– К чему ты больше всего стремишься? – спросил отец.
Мать ответила за меня:
– Мне представляется, он рад, что больше этого не нужно скрывать.
– Что скрывать? – спросил я.
Она отодвинула от себя хрустящий лук.
– То, что ты способен сделать. Однажды попав туда, где тебе позволено быть полностью самим собой… поверь, ты никогда не захочешь оттуда уходить.
В памяти моей не сохранилось, говорила ли она когда-нибудь, что любит меня, хотя она крепко обхватила меня за шею в аэропорту и напомнила, что предохраняться – это моя забота, а не забота моих будущих подружек. Маму убили в июне 1993 года сторонники Господней Армии Сопротивления, на горной дороге по северо-западной границе Конго. Она погибла вместе со своим любовником-французом, с которым, как выяснилось, жила уже почти десяток лет. О ее смерти писала «Нью-Йорк таймс».
Мой отец отнесся к этому известию так же, как и к сообщению о трагедии с космическим челноком «Челленджером»: серьезно, но без особого признака личного горя. Не могу сказать вам, любили ли они когда-нибудь друг друга или что побудило их совместно завести ребенка. Это тайна похлеще всего связанного с Шелли Бьюкс и Финикийцем. Точно скажу: насколько мне известно, в жизни отца не было ни одной женщины за все те годы, что они жили врозь: вначале, когда их развела Африка, и позже, когда их разлучила мамина смерть.
И он читал ее книги. Все до единой. Держал их на полке прямо под фотоальбомами.
Мой отец дожил до моего окончания МТИ и вернулся на западное побережье, чтобы быть рядом, когда я защищал кандидатскую (а потом и докторскую) в Калифорнийском технологическом. Он умер за неделю до того, как мне стукнуло двадцать два. На работающей линии высоковольтной передачи в мокрую и ветреную ночь случился обрыв, и его ударило проводом по спине, когда он стоял рядом с аварийным фургоном и собирал свой набор инструментов.

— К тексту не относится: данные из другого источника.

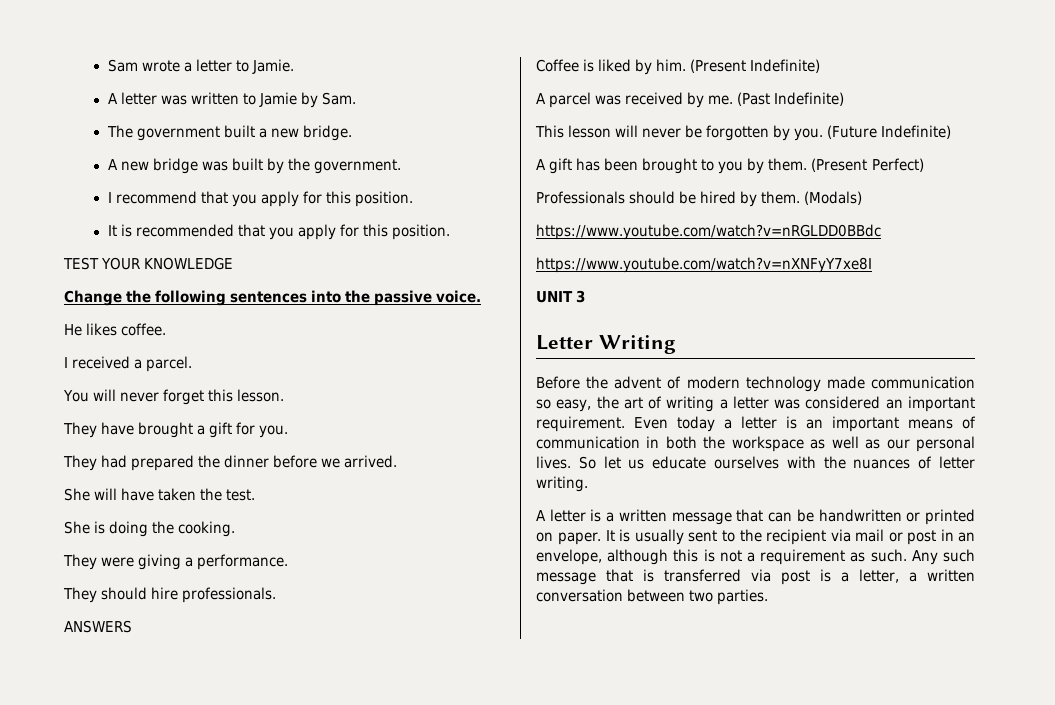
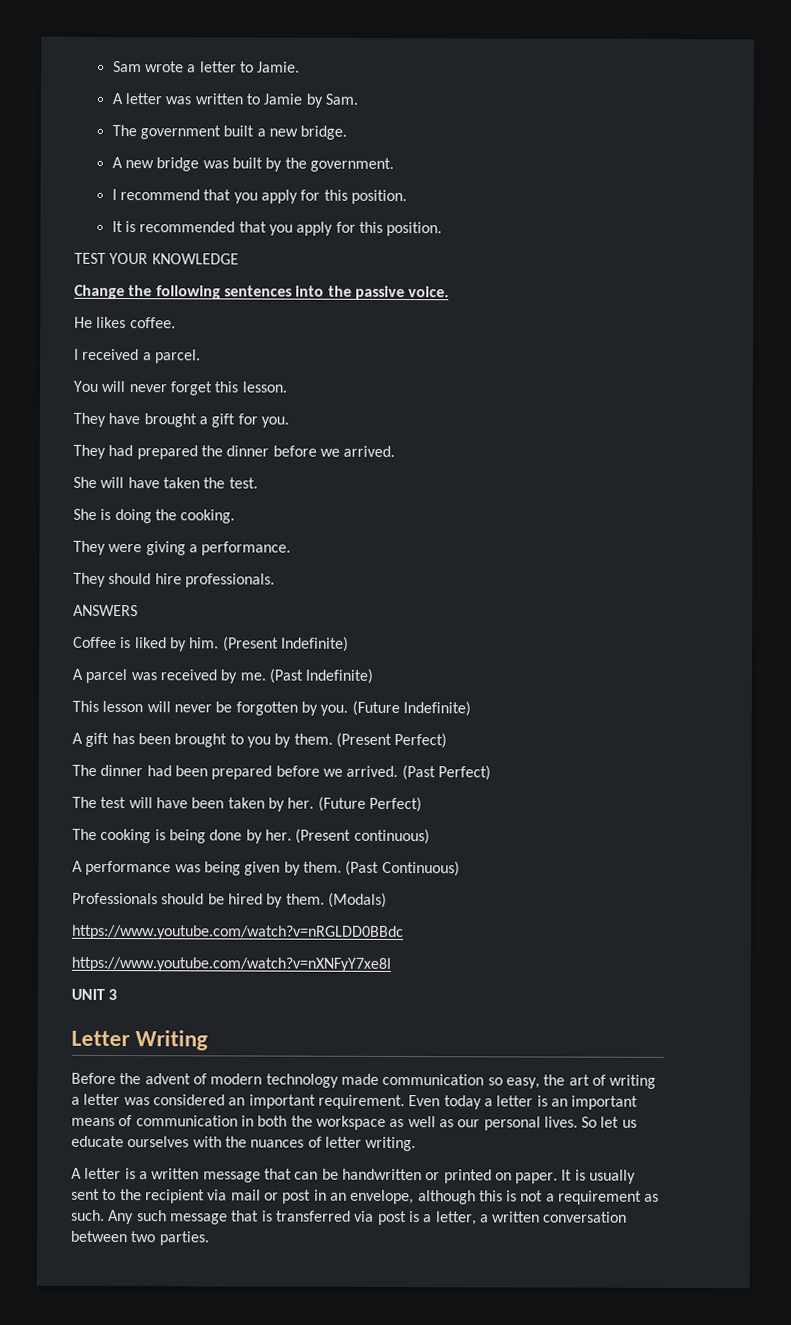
(924, 165) none -> [72,764,491,781] [72,796,422,813] [72,828,430,845] [72,860,460,877] // The dinner had been prepared before we arrived. (Past Perfect) // The test will have been taken by her. (Future Perfect) // The cooking is being done by her. (Present continuous) // A performance was being given by them. (Past Continuous)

Его пригвоздило ста тридцатью восемью киловольтами.
В XXI век я вступил в одиночку, сердитый сирота, сокрушавшийся об этом всякий раз, когда кто-то из моих сверстников брюзжал на своих родителей («мать моя кипятком исходит оттого, что я не хочу изучать право», «мой папахен уснул на моем выпускном» и прочее и прочее). Зато потом меня раздражали люди, не жаловавшиеся на своих родителей, а говорившие о них с любовным восторгом («моя мама говорит, что ей все равно, чем я буду заниматься, лишь бы я был счастлив», «отец до сих пор зовет меня «Маленьким Солдатиком» и прочее и прочее).
Нет такой системы мер, по которой можно было бы точно вычислить, какое количество горечи носил я в своем сердце, пока был молод и одинок. Чувство личной обиды съедало меня, словно рак, опустошало меня, оставляло мрачным и изможденным. Когда в восемнадцать я уехал в МТИ, я весил триста тридцать фунтов. Шесть лет спустя во мне осталось сто семьдесят[30]. Я не делал никаких упражнений. То была ярость. Возмущение – это форма голодания. Обида – это голодовка души.
Большую часть пропахших плесенью унылых апрельских каникул я приводил в порядок дом в Купертино, сваливая в коробки одежду и щербатую обеденную посуду, чтобы отвезти их благотворителям, доставлял книги в библиотеку. В ту весну пыльцы было навалом, она покрывала окна яркой желтоватой дымкой. Зайди кто-нибудь в дом, так увидели бы меня всего в слезах, стекающих с кончика носа, и подумали бы, что это от горя, а это на самом деле была аллергия. Упаковывать вещи в доме, в котором я прожил все свое детство, оказалось делом поразительно бесстрастным. При всех наших мебельных гарнитурах и безобидных обоях в полосочку, мы почти не оставили в доме никакого следа.